Report all lines from the entries below in which "suit" appears.

[Source records]

_ _ _ _ _ _ _

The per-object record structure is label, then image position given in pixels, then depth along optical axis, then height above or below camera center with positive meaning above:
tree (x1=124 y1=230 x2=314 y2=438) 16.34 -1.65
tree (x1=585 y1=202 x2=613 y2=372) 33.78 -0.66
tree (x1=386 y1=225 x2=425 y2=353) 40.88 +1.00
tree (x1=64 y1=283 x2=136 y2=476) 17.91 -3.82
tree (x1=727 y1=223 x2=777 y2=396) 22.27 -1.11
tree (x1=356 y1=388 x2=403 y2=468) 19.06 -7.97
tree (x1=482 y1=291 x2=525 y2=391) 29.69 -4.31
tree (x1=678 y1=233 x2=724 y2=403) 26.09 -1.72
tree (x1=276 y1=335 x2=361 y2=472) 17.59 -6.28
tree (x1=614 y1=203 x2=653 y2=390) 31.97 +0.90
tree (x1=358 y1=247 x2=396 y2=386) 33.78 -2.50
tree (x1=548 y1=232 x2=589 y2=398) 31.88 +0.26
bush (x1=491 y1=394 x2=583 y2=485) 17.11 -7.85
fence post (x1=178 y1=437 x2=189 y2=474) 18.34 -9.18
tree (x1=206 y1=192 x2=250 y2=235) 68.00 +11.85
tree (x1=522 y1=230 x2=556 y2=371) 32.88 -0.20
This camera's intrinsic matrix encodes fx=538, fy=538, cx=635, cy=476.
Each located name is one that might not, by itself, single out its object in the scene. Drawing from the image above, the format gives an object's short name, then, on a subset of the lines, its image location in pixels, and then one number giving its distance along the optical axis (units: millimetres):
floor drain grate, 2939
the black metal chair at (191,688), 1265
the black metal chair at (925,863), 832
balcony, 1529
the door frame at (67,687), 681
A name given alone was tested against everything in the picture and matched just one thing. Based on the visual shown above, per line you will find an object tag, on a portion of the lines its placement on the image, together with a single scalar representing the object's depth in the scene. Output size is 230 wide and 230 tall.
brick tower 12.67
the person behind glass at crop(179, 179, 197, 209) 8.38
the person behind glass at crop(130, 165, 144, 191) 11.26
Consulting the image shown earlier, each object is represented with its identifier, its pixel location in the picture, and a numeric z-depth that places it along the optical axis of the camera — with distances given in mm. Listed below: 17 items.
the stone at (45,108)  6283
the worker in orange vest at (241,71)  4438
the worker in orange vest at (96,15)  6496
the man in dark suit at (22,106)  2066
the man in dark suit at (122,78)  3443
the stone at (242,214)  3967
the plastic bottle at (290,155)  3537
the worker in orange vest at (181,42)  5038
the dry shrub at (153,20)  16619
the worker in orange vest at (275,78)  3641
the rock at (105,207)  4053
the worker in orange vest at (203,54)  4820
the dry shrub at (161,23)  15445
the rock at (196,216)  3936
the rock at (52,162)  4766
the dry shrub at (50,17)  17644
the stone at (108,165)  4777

_ _ _ _ _ _ _

Output →
the man in dark suit at (22,106)  2066
the man in dark suit at (122,78)  3443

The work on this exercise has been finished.